Task to carry out
Rewrite the part of the data that opens with the line containing "Page size: 1754x1241." and closes with the line containing "table_cell Ekran 1", replacing "bounding box" with "bounding rectangle" and changing nothing else.

Data supplied
________________
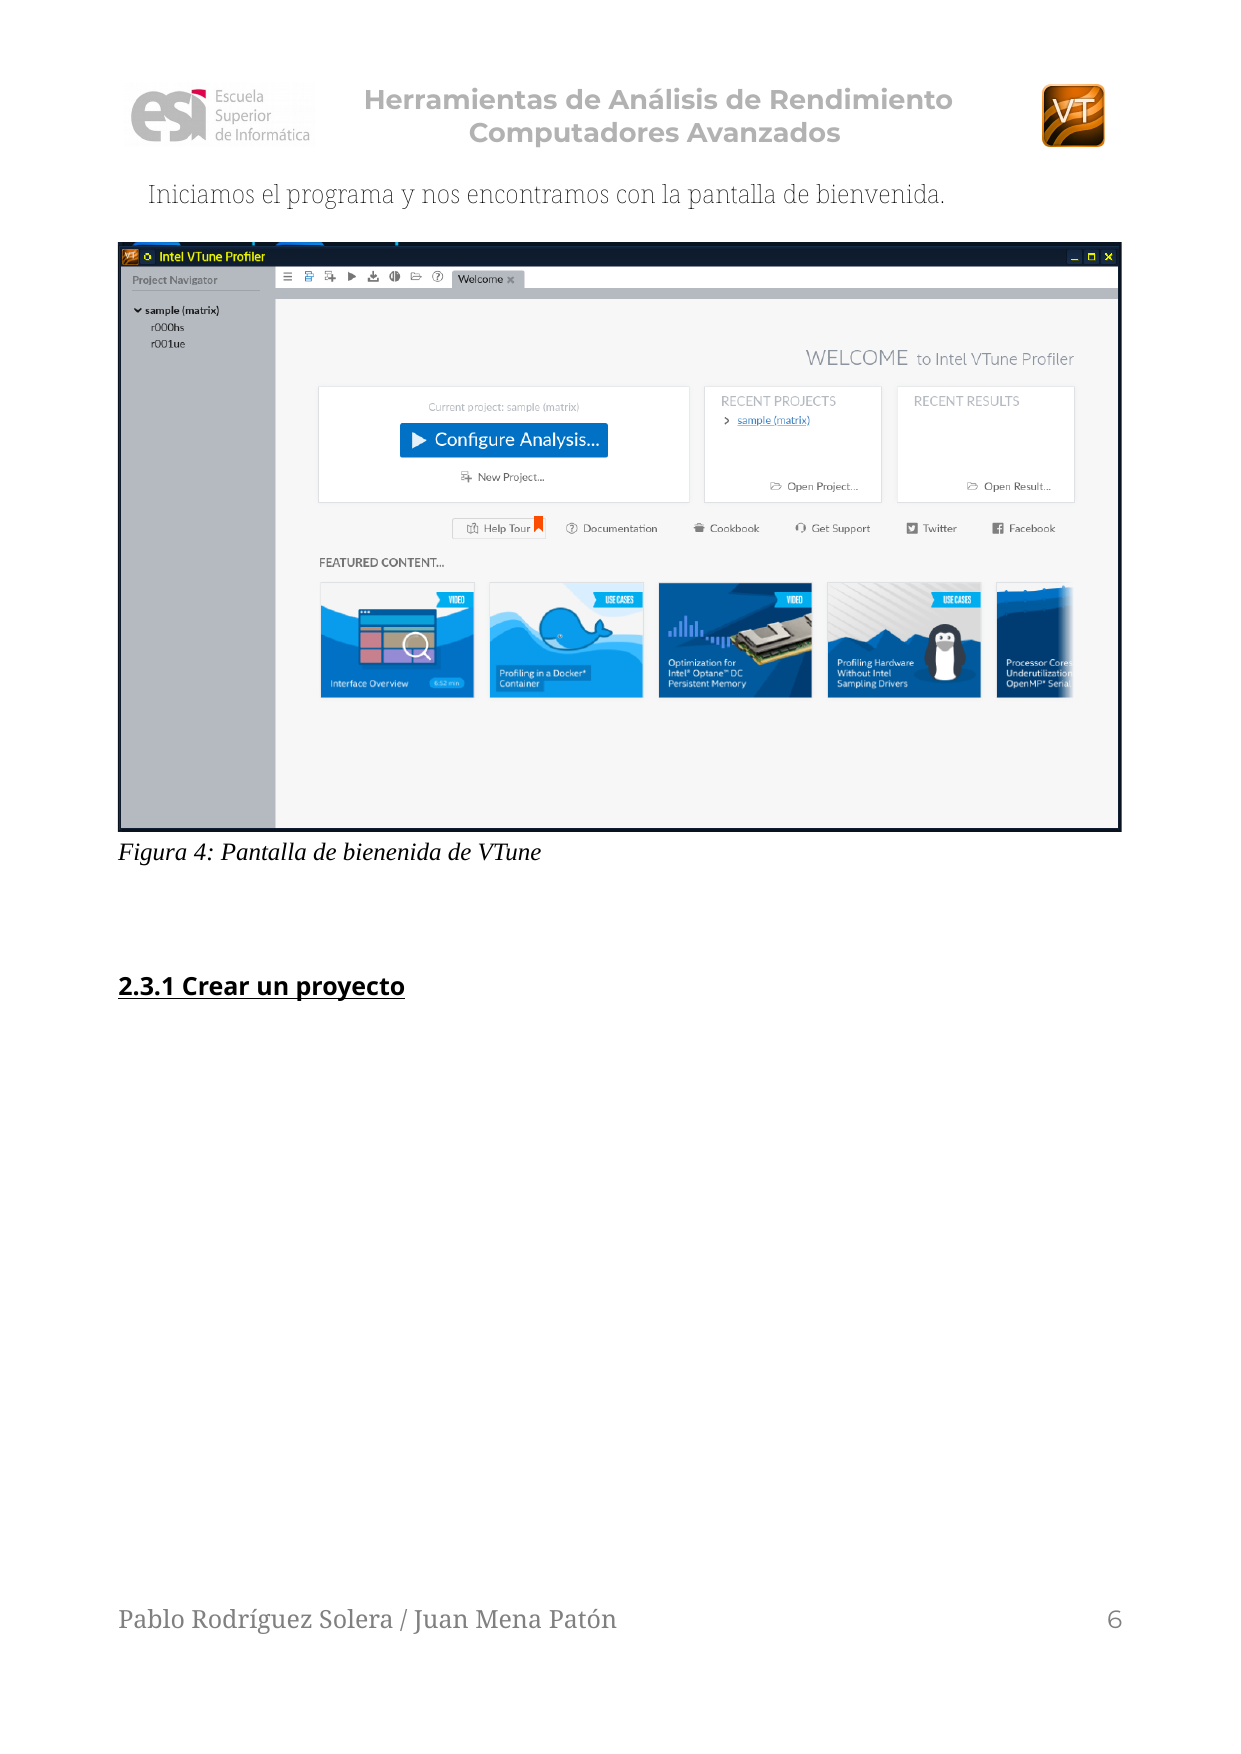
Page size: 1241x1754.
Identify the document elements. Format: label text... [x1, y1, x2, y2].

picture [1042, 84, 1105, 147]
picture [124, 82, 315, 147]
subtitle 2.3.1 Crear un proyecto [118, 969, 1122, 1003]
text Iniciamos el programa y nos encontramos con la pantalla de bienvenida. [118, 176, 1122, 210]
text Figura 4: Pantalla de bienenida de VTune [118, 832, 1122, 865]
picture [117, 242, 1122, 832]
________________
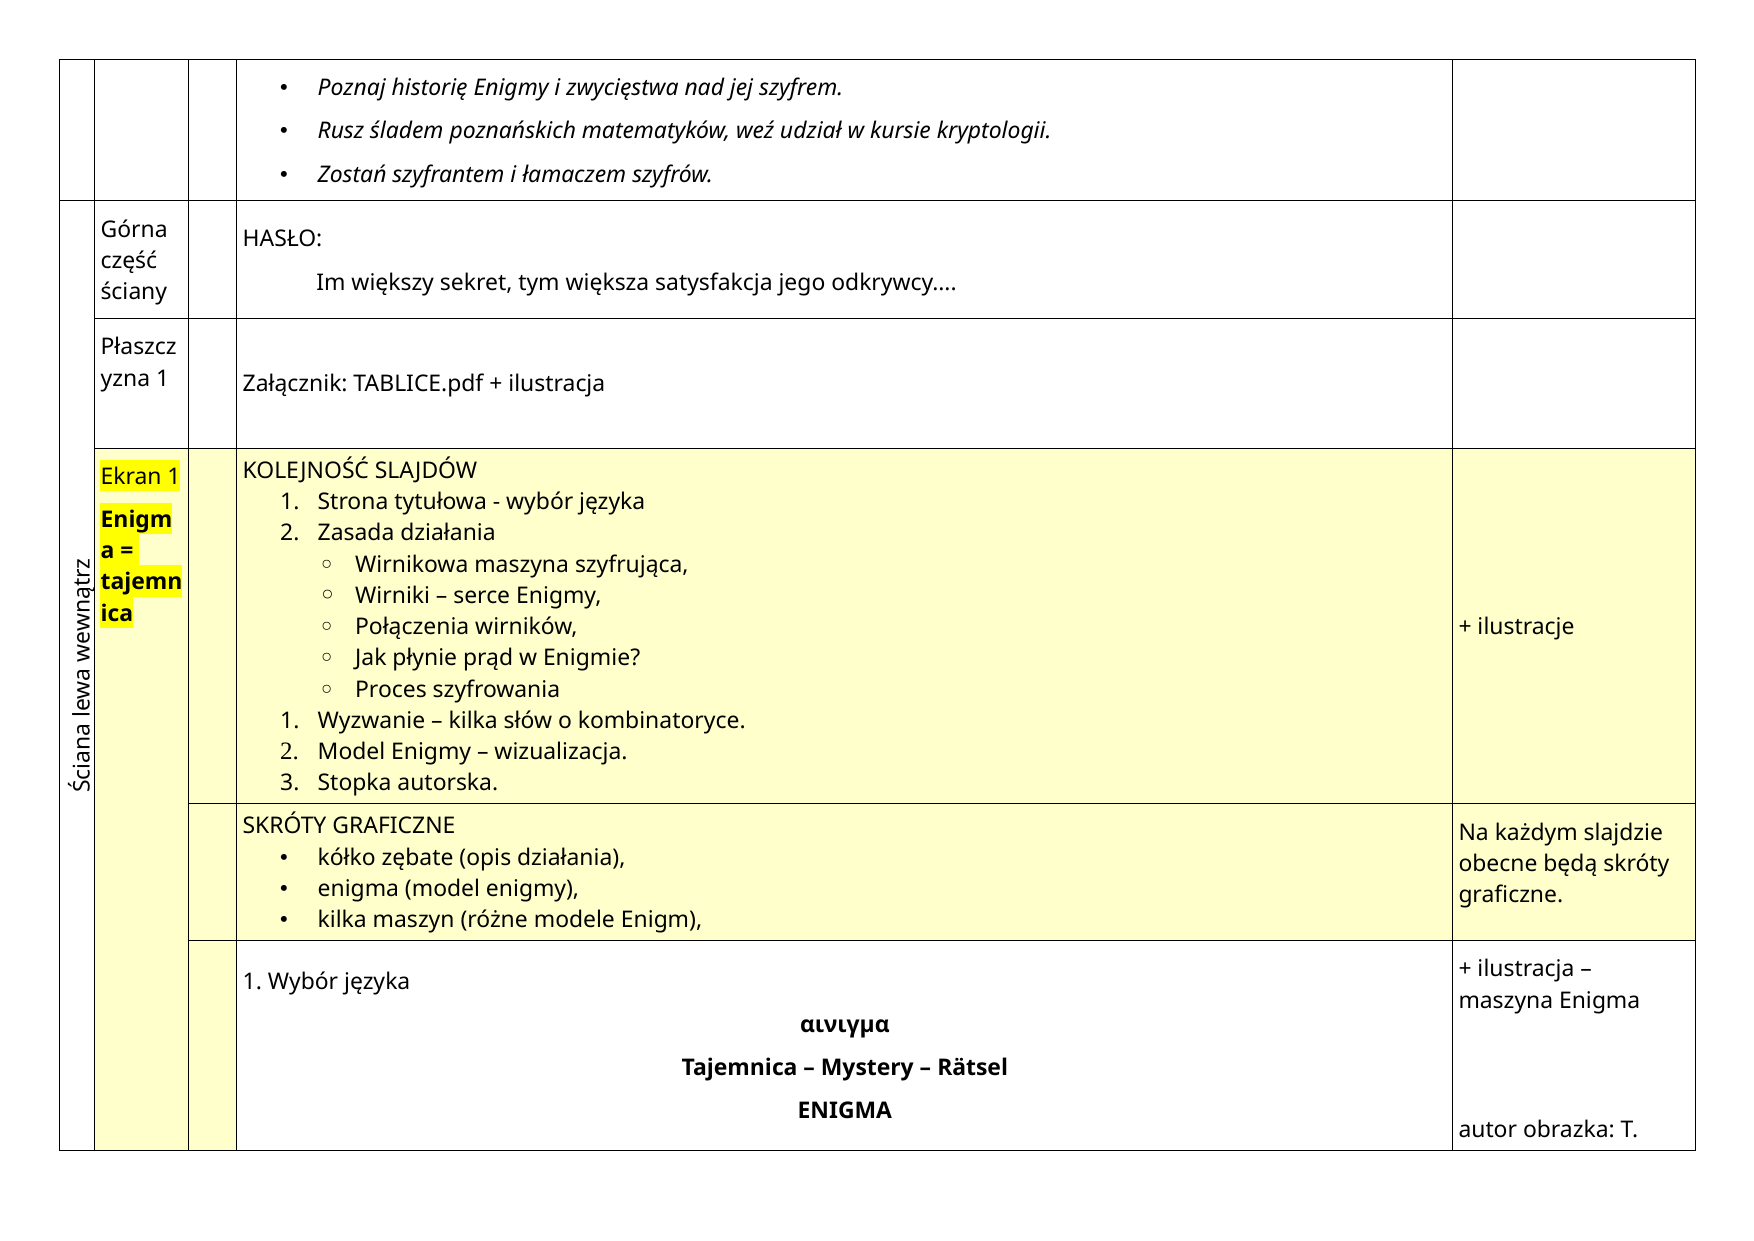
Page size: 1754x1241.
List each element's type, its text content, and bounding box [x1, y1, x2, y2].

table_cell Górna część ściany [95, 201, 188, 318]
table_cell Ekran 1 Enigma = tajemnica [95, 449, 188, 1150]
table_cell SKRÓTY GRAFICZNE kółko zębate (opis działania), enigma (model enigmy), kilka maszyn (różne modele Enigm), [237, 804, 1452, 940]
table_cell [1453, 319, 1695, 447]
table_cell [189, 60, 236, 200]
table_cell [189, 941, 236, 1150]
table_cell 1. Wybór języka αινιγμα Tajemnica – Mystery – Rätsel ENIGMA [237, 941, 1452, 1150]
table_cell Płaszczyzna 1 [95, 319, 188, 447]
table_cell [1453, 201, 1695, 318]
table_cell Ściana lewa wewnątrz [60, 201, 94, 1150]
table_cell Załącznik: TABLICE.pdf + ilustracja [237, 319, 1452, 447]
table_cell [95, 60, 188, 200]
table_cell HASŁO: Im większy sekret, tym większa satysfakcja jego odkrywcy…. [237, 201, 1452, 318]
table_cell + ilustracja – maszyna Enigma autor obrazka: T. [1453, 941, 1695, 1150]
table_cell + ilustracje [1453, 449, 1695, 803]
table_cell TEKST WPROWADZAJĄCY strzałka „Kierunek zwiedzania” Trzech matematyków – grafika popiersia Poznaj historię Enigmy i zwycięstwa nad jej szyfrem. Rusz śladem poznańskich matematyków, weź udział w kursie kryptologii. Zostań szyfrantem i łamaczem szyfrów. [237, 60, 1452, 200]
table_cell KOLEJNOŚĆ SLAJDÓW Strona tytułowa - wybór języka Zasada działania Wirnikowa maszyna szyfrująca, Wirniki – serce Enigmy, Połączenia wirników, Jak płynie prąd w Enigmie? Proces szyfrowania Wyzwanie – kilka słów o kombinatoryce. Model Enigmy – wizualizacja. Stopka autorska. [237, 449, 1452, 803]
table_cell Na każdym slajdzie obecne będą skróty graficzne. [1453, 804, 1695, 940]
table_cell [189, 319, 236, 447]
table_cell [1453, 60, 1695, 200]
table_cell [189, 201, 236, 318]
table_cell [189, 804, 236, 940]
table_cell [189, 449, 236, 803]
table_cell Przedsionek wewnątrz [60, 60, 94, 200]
________________
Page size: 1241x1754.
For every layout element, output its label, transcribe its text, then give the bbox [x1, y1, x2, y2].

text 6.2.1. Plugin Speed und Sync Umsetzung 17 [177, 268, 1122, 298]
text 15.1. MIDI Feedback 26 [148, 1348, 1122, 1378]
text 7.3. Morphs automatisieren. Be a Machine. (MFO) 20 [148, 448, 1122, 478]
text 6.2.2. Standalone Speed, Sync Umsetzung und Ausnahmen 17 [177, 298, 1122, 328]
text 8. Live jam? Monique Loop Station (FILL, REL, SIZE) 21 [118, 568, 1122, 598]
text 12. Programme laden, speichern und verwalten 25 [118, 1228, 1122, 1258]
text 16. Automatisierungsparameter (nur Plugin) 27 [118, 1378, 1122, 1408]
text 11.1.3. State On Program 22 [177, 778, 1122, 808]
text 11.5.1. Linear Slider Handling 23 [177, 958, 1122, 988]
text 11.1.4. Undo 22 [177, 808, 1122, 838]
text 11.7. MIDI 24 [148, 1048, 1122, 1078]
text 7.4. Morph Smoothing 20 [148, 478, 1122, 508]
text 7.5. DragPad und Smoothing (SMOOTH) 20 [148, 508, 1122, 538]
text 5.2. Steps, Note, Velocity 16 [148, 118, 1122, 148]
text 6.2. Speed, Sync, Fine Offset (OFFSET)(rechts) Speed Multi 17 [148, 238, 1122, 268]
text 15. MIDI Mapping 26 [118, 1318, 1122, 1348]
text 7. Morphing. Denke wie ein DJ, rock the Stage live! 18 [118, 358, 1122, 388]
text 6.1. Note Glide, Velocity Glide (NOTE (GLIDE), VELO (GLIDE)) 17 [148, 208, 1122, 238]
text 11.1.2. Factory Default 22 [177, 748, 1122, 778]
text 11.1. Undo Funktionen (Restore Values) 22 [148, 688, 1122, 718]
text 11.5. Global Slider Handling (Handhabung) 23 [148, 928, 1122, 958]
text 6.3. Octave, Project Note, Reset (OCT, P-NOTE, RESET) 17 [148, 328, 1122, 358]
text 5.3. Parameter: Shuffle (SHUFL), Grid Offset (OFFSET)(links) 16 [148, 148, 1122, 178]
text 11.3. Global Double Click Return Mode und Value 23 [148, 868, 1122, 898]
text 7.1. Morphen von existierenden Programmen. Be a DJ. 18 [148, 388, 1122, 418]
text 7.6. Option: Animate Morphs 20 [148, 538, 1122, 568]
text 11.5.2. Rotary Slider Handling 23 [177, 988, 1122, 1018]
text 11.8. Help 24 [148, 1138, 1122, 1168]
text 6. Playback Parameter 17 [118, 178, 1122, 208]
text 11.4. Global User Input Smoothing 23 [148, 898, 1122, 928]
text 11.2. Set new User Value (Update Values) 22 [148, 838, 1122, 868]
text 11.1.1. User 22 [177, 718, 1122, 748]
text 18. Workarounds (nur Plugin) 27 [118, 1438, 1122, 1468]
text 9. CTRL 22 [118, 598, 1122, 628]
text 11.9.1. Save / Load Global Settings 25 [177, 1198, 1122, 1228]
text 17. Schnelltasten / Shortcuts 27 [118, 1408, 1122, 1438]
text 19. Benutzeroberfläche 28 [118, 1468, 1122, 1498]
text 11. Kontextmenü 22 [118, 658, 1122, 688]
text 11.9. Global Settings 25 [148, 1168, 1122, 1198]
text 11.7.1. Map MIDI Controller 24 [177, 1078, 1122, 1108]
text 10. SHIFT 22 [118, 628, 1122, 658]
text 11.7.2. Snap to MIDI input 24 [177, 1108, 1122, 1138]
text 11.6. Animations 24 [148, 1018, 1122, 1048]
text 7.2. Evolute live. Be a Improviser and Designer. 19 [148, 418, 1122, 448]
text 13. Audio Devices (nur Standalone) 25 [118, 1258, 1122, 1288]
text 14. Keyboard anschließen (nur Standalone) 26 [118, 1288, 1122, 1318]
________________
Result for this exercise
Page size: 1754x1241.
List each element's type, its text content, and bounding rectangle [x1, y1, x2, y2].

table_cell Górna część ściany [95, 201, 188, 318]
table_cell Ekran 1 Enigma = tajemnica [95, 449, 188, 1150]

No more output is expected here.